Sacramento faith, community leaders respond to DA's Stephon Clark report

SACRAMENTO, Calif. — Community faith leaders opened their news conference on Saturday afternoon with a tone of peace and unity by singing linking arms and singing "We Shall Overcome."

After that, however, speakers expressed frustration, sadness, and outrage over District Attorney Anne Marie Schubert's announcement that criminal charges will not be filed against the two officers who shot and killed Stephon Clark in March 2018.

The police officers who fired the deadly shots said they believed Clark had a gun. It turned out to be a cell phone.

"We don't believe the DA's findings represents what justice is for this community, for this city, for this state, and for this nation," said Pastor Lee Simmons.

The news conference was co-organized by Sacramento Area Congregations Together (ACT).

"Police officers who police the black community should be trained in de-escalation and mental health tactics, and if they don't have this type of training, then maybe those police officers shouldn't be policing our communities," said Allegra Taylor with Sacramento ACT.

Also represented was the Muslim faith through civil rights attorney Saad Sweilem, with the Sacramento Valley chapter of CAIR (Council on American–Islamic Relations).

"It's taken only two days after Black History Month for us to be reminded that the journey of our black brothers and sisters to obtain justice and equality before the law is still as much a struggle today as it has ever been before," Sweilem said. "For as long as we have laws that enforce racist policing, inform biased trainings and excuse the senseless murders of unarmed black men like Stephon Clark, there is no justice and no equality."

Voice of the Youth founder and community leader Berry Accius said, "I say to the world and I say to Sacramento, as our former mayor once said to me so often, Sacramento is not Ferguson, but yes, we are just like Ferguson. We are just like any other city or state that does not hold killer cops accountable for unjust crimes. Excessive force. For unjust murder of an unarmed black man."

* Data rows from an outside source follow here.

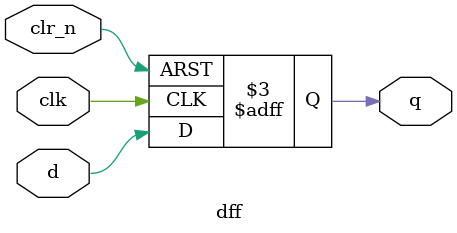
<source format=v>
`timescale 1ns / 1ps


module FourBitRegisterWithDFlipFlop(A,clk,clr,q0,q1,q2,q3);
input [0:3] A;
input clk;
input clr;
output wire q0,q1,q2,q3;

dff df0(clr,clk,A[0],q0);
dff df1(clr,clk,A[1],q1);
dff df2(clr,clk,A[2],q2);
dff df3(clr,clk,A[3],q3);

endmodule




module dff(clr_n,clk,d,q);
input clr_n, clk, d;
output reg q;

always @(negedge clk, negedge clr_n)
begin 
	if(~clr_n)
	q<= 0;
	else 
	q<= d;
	end
endmodule
	
</source>
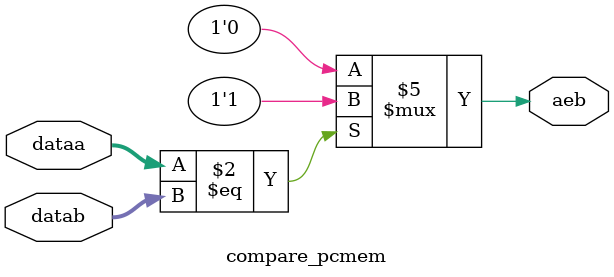
<source format=v>
`timescale 1 ps / 1 ps
module compare_pcmem (
	dataa,
	datab,
	aeb);

	input	[31:0]  dataa;
	input	[31:0]  datab;
	output	reg  aeb;

initial begin
	aeb<=1;
end
always @ ( * ) begin
	if (dataa==datab) begin
		aeb<=1;
	end
	else
		begin
		aeb<=0;
		end
end
endmodule

</source>
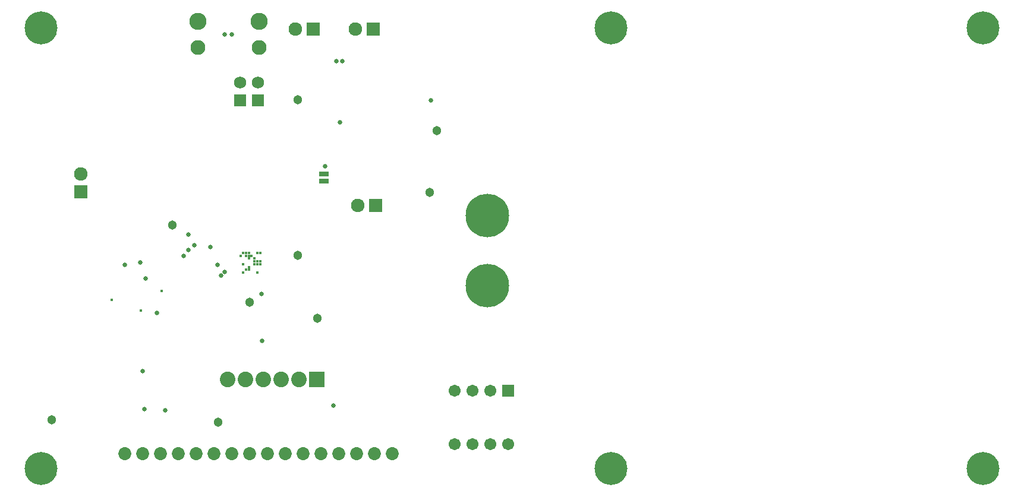
<source format=gbr>
%TF.GenerationSoftware,Altium Limited,Altium Designer,19.0.15 (446)*%
G04 Layer_Color=16711935*
%FSLAX45Y45*%
%MOMM*%
%TF.FileFunction,Soldermask,Bot*%
%TF.Part,Single*%
G01*
G75*
%TA.AperFunction,SMDPad,CuDef*%
%ADD71R,1.40320X0.70320*%
%TA.AperFunction,ComponentPad*%
%ADD72C,1.85320*%
%TA.AperFunction,TestPad*%
%ADD73C,1.30320*%
%TA.AperFunction,ViaPad*%
%ADD74C,4.70320*%
%TA.AperFunction,ComponentPad*%
%ADD75R,1.70320X1.70320*%
%ADD76C,1.70320*%
%ADD77C,1.73320*%
%ADD78R,1.73320X1.73320*%
%ADD79C,2.10320*%
%ADD80C,2.45320*%
%ADD81C,6.20320*%
%ADD82C,1.92820*%
%ADD83R,1.92820X1.92820*%
%ADD84R,1.92820X1.92820*%
%ADD85R,2.22820X2.22820*%
%ADD86C,2.22820*%
%TA.AperFunction,ViaPad*%
%ADD87C,0.45320*%
%ADD88C,0.63500*%
%ADD89C,0.66040*%
D71*
X4483100Y4572000D02*
D03*
Y4673600D02*
D03*
D72*
X1651000Y685801D02*
D03*
X1905000D02*
D03*
X2159000D02*
D03*
X2413000D02*
D03*
X2667000D02*
D03*
X2921000D02*
D03*
X3175000D02*
D03*
X3429000D02*
D03*
X3683000D02*
D03*
X3937000D02*
D03*
X4191000D02*
D03*
X4445000D02*
D03*
X4699000D02*
D03*
X4953000D02*
D03*
X5207000D02*
D03*
X5461000D02*
D03*
D73*
X609600Y1170803D02*
D03*
X2324100Y3949700D02*
D03*
X2979420Y1135380D02*
D03*
X4109720Y5731632D02*
D03*
X3429000Y2844800D02*
D03*
X4109720Y3517900D02*
D03*
X6096000Y5295900D02*
D03*
X4391660Y2618740D02*
D03*
X5989320Y4411980D02*
D03*
D74*
X8572500Y475080D02*
D03*
Y6756500D02*
D03*
X13876019D02*
D03*
Y475080D02*
D03*
X454660D02*
D03*
Y6756500D02*
D03*
D75*
X7112000Y1589990D02*
D03*
D76*
X6858000D02*
D03*
X6604000D02*
D03*
X6350000D02*
D03*
Y827990D02*
D03*
X6604000D02*
D03*
X6858000D02*
D03*
X7112000D02*
D03*
D77*
X3543300Y5981700D02*
D03*
X3289300D02*
D03*
D78*
X3543300Y5727700D02*
D03*
X3289300D02*
D03*
D79*
X3559400Y6476120D02*
D03*
X2695400D02*
D03*
D80*
X3559400Y6856120D02*
D03*
X2695400D02*
D03*
D81*
X6814299Y3081400D02*
D03*
Y4081398D02*
D03*
D82*
X1021080Y4676240D02*
D03*
X4965700Y4229100D02*
D03*
X4935220Y6746122D02*
D03*
X4077401D02*
D03*
D83*
X1021080Y4422240D02*
D03*
D84*
X5219700Y4229100D02*
D03*
X5189220Y6746122D02*
D03*
X4331401D02*
D03*
D85*
X4381399Y1746121D02*
D03*
D86*
X4127399D02*
D03*
X3873399D02*
D03*
X3619399D02*
D03*
X3365399D02*
D03*
X3111399D02*
D03*
D87*
X3377403Y3310900D02*
D03*
X1879600Y2730500D02*
D03*
X3577403Y3550900D02*
D03*
X1460500Y2882900D02*
D03*
X3417403Y3470900D02*
D03*
X3457403Y3511761D02*
D03*
X3417403Y3510900D02*
D03*
X3377403D02*
D03*
X3417403Y3550900D02*
D03*
X3577403Y3390900D02*
D03*
X3537403D02*
D03*
X3577403Y3430900D02*
D03*
X3537403D02*
D03*
X3497403Y3470900D02*
D03*
Y3430900D02*
D03*
X3537403Y3550900D02*
D03*
Y3270900D02*
D03*
X3497403Y3390900D02*
D03*
X2171700Y3009900D02*
D03*
X3337403Y3270900D02*
D03*
Y3390900D02*
D03*
X3297403Y3510900D02*
D03*
X3417403Y3310900D02*
D03*
Y3350900D02*
D03*
X3337403Y3550900D02*
D03*
X3377403D02*
D03*
D88*
X1651000Y3378200D02*
D03*
X1930400Y1320800D02*
D03*
X1905000Y1866900D02*
D03*
X1866900Y3416300D02*
D03*
X3600920Y2965081D02*
D03*
X2222500Y1308100D02*
D03*
X3073400Y3276600D02*
D03*
X4711700Y5410200D02*
D03*
X3022600Y3226401D02*
D03*
X2971800Y3378200D02*
D03*
X6007100Y5727700D02*
D03*
X4622800Y1371600D02*
D03*
X4500548Y4787900D02*
D03*
X3606800Y2298700D02*
D03*
X2108200Y2694940D02*
D03*
X1943100Y3185003D02*
D03*
X2489200Y3505200D02*
D03*
X2552700Y3594100D02*
D03*
X2641600Y3657600D02*
D03*
X2870200Y3632200D02*
D03*
X2552700Y3810000D02*
D03*
X4749800Y6286500D02*
D03*
X3175000Y6667500D02*
D03*
X4660900Y6286500D02*
D03*
D89*
X3075400Y6665500D02*
D03*
%TF.MD5,b2b46c4e298dcf0e8598a29255be42c6*%
M02*

</source>
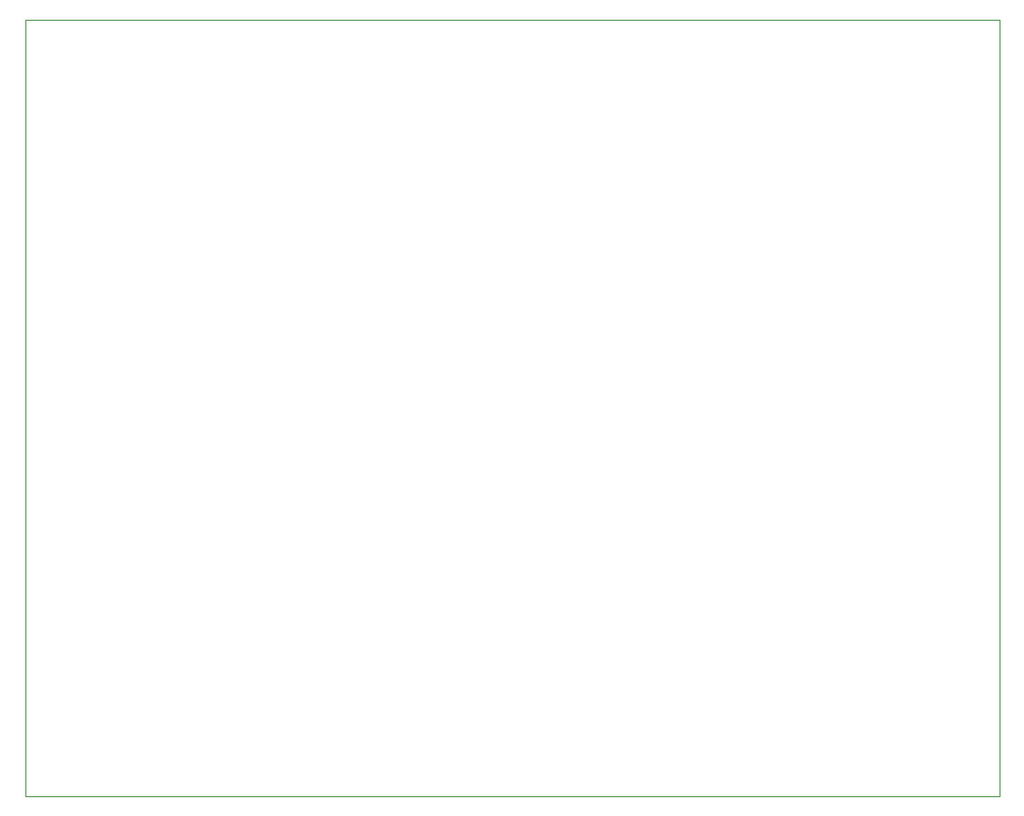
<source format=gbr>
%TF.GenerationSoftware,KiCad,Pcbnew,(5.1.6)-1*%
%TF.CreationDate,2021-03-23T21:23:30+01:00*%
%TF.ProjectId,RiderDetection,52696465-7244-4657-9465-6374696f6e2e,rev?*%
%TF.SameCoordinates,Original*%
%TF.FileFunction,Profile,NP*%
%FSLAX46Y46*%
G04 Gerber Fmt 4.6, Leading zero omitted, Abs format (unit mm)*
G04 Created by KiCad (PCBNEW (5.1.6)-1) date 2021-03-23 21:23:30*
%MOMM*%
%LPD*%
G01*
G04 APERTURE LIST*
%TA.AperFunction,Profile*%
%ADD10C,0.100000*%
%TD*%
G04 APERTURE END LIST*
D10*
X137160000Y-48260000D02*
X137160000Y-118110000D01*
X49530000Y-48260000D02*
X137160000Y-48260000D01*
X49530000Y-118110000D02*
X49530000Y-48260000D01*
X137160000Y-118110000D02*
X49530000Y-118110000D01*
M02*

</source>
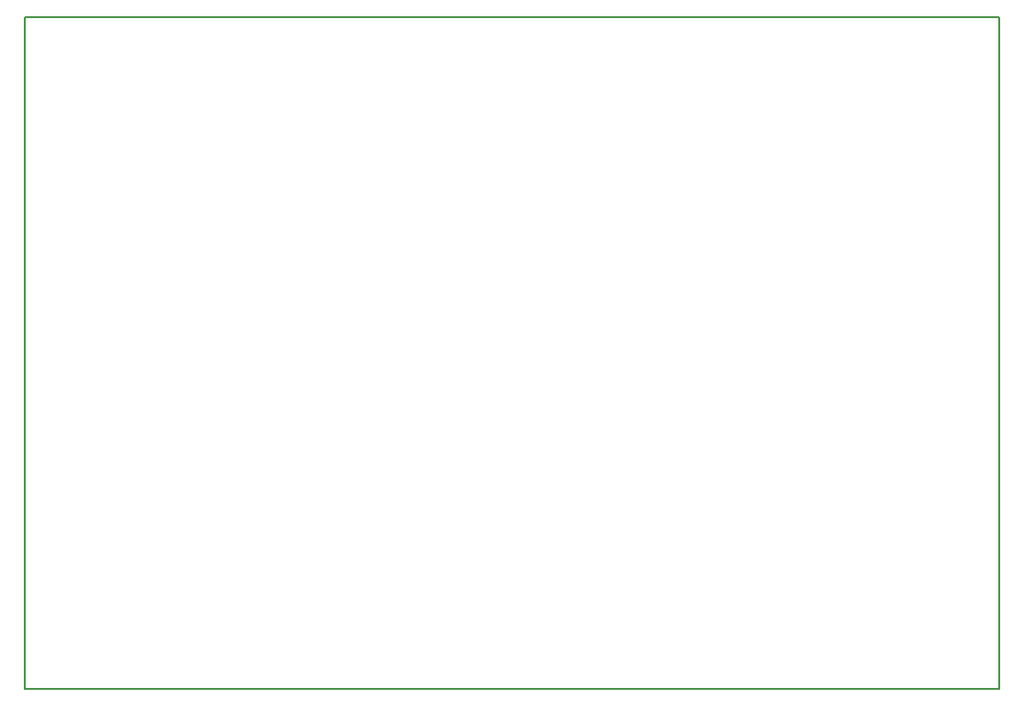
<source format=gbr>
G04 #@! TF.FileFunction,Profile,NP*
%FSLAX46Y46*%
G04 Gerber Fmt 4.6, Leading zero omitted, Abs format (unit mm)*
G04 Created by KiCad (PCBNEW 4.0.7) date 01/13/18 10:07:04*
%MOMM*%
%LPD*%
G01*
G04 APERTURE LIST*
%ADD10C,0.100000*%
%ADD11C,0.150000*%
G04 APERTURE END LIST*
D10*
D11*
X166624000Y-64262000D02*
X166624000Y-64516000D01*
X80137000Y-64262000D02*
X166624000Y-64262000D01*
X80137000Y-64643000D02*
X80137000Y-64262000D01*
X80137000Y-121158000D02*
X80137000Y-64643000D01*
X166624000Y-123952000D02*
X166624000Y-64389000D01*
X80137000Y-123952000D02*
X166624000Y-123952000D01*
X80137000Y-122047000D02*
X80137000Y-123825000D01*
X80137000Y-121158000D02*
X80137000Y-122047000D01*
M02*

</source>
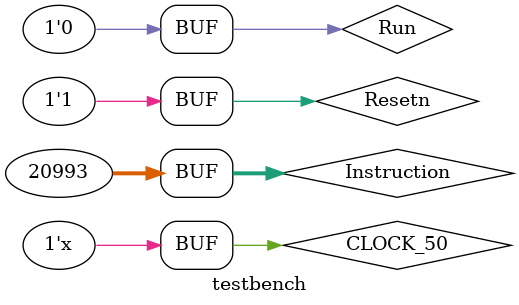
<source format=v>
`timescale 1ns / 1ps

module testbench ( );

	parameter CLOCK_PERIOD = 20;

	reg [31:0] Instruction;
	reg Run;
	wire [31:0] DOUT;
	wire [31:0] ADDR;
	wire W;

	reg CLOCK_50;
	initial begin
		CLOCK_50 <= 1'b0;
	end // initial
	always @ (*)
	begin : Clock_Generator
		#((CLOCK_PERIOD) / 2) CLOCK_50 <= ~CLOCK_50;
	end
	
	reg Resetn;
	initial begin
		Resetn <= 1'b0;
		#20 Resetn <= 1'b1;
	end // initial

	initial begin
				Run	<= 1'b0;	Instruction	<= 32'b00000000000100000000000010010011;	
		#20	Run	<= 1'b1; Instruction	<= 32'b00000000000100000000000010010011; // addi  r1, #1	
		#120	Run	<= 1'b1; Instruction	<= 32'b00000000001000000000000000010011; // addi r0, #2
		#120	Run	<= 1'b1; Instruction	<= 32'b00000000000100000000000100110011; // add r0, r1 to r2
		#120	Run	<= 1'b1; Instruction	<= 32'b01000000000100000000000100110011; // sub r0, r1 to r2 (rs2, rs1)
		#120	Run	<= 1'b1; Instruction	<= 32'b00000000000000000101001000000001; //
		#120 Run <= 1'b0;
	end // initial

	proc U1 (Instruction, Resetn, CLOCK_50, Run, DOUT, ADDR, W);

endmodule

</source>
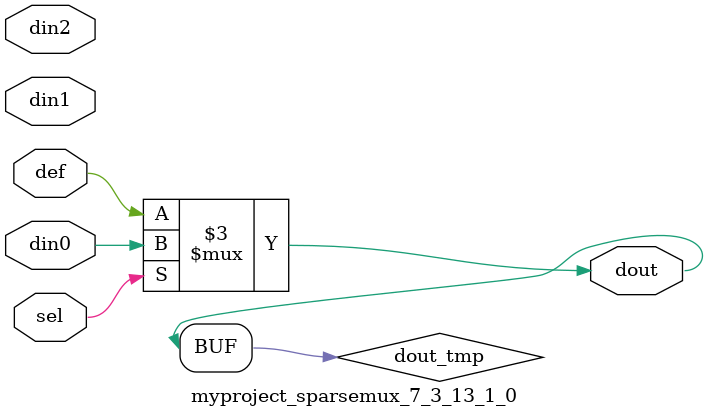
<source format=v>
`timescale 1ns / 1ps

module myproject_sparsemux_7_3_13_1_0 (din0,din1,din2,def,sel,dout);

parameter din0_WIDTH = 1;

parameter din1_WIDTH = 1;

parameter din2_WIDTH = 1;

parameter def_WIDTH = 1;
parameter sel_WIDTH = 1;
parameter dout_WIDTH = 1;

parameter [sel_WIDTH-1:0] CASE0 = 1;

parameter [sel_WIDTH-1:0] CASE1 = 1;

parameter [sel_WIDTH-1:0] CASE2 = 1;

parameter ID = 1;
parameter NUM_STAGE = 1;



input [din0_WIDTH-1:0] din0;

input [din1_WIDTH-1:0] din1;

input [din2_WIDTH-1:0] din2;

input [def_WIDTH-1:0] def;
input [sel_WIDTH-1:0] sel;

output [dout_WIDTH-1:0] dout;



reg [dout_WIDTH-1:0] dout_tmp;

always @ (*) begin
case (sel)
    
    CASE0 : dout_tmp = din0;
    
    CASE1 : dout_tmp = din1;
    
    CASE2 : dout_tmp = din2;
    
    default : dout_tmp = def;
endcase
end


assign dout = dout_tmp;



endmodule

</source>
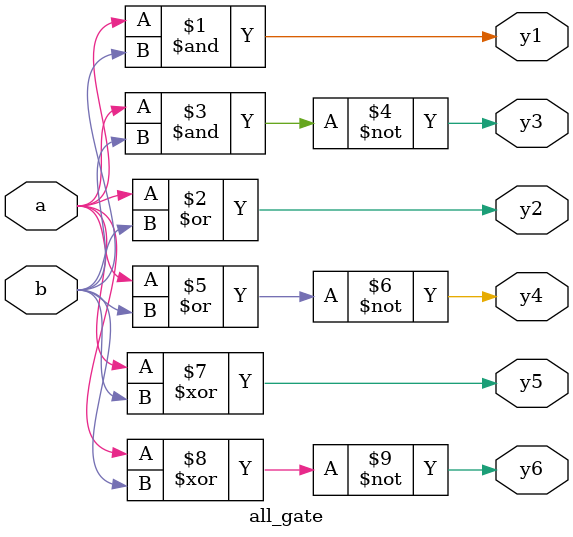
<source format=v>
module all_gate (
    input a,b,
    output y1,
    output y2,
    output y3,
    output y4,
    output y5,
    output y6
    );
    and(y1,a,b);
    or(y2,a, b);
    nand(y3,a,b);
    nor(y4,a, b);
    xor(y5,a, b);
    xnor(y6,a, b);
endmodule

</source>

The president of the Greater Sacramento chapter of the NAACP, Betty Williams, said her organization is "asking for expansion of the de-escalation of tactics when it comes to the officers. Also, prohibiting officers for detaining suspects in positions that would interfere with their ability to breathe. And also barring the use of force against individuals who are not suspects of a crime and who are only challenging the officers verbally. A verbal response is not a death sentence. Hitting a glass window is not a death sentence. Jumping across a fence should not be a death sentence. So why in California are we leading in officer-involved death sentences? And no more. No more."